Please locate every line in the rows below that contains the string "number", and copy each of those lines. Case counts when matching.
------ DATA PROVIDED
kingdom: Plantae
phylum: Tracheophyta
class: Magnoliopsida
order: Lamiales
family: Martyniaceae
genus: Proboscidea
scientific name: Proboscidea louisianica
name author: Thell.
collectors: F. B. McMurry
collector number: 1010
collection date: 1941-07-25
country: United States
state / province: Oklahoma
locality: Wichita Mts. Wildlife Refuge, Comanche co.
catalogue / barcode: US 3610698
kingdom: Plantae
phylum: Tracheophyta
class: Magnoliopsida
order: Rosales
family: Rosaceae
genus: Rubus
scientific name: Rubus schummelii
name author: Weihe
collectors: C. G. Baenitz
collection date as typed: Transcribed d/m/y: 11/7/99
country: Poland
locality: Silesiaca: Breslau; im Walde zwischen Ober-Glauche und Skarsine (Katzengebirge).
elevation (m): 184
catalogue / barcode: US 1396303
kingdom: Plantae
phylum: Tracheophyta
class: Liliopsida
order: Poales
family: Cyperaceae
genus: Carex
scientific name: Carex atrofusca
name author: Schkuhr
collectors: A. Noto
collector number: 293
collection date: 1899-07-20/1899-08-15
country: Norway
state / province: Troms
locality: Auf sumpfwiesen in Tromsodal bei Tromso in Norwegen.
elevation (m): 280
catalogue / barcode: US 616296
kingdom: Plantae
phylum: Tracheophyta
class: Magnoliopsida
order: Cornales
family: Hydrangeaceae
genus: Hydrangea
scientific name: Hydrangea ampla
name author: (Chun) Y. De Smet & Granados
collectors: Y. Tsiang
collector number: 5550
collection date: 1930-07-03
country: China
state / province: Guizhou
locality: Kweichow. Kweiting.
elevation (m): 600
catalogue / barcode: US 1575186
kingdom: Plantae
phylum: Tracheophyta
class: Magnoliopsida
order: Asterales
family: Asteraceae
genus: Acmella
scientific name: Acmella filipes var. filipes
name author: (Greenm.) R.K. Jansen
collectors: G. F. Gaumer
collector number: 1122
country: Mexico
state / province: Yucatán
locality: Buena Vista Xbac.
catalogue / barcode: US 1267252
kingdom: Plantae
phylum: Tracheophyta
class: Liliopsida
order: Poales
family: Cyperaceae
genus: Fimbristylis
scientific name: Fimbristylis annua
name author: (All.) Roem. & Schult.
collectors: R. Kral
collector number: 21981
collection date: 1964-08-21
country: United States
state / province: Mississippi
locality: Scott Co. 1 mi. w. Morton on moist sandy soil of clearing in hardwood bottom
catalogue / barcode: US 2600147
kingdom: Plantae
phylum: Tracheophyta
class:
------------
SOLUTION FOR THIS PROBLEM
collector number: 1010
collector number: 293
collector number: 5550
collector number: 1122
collector number: 21981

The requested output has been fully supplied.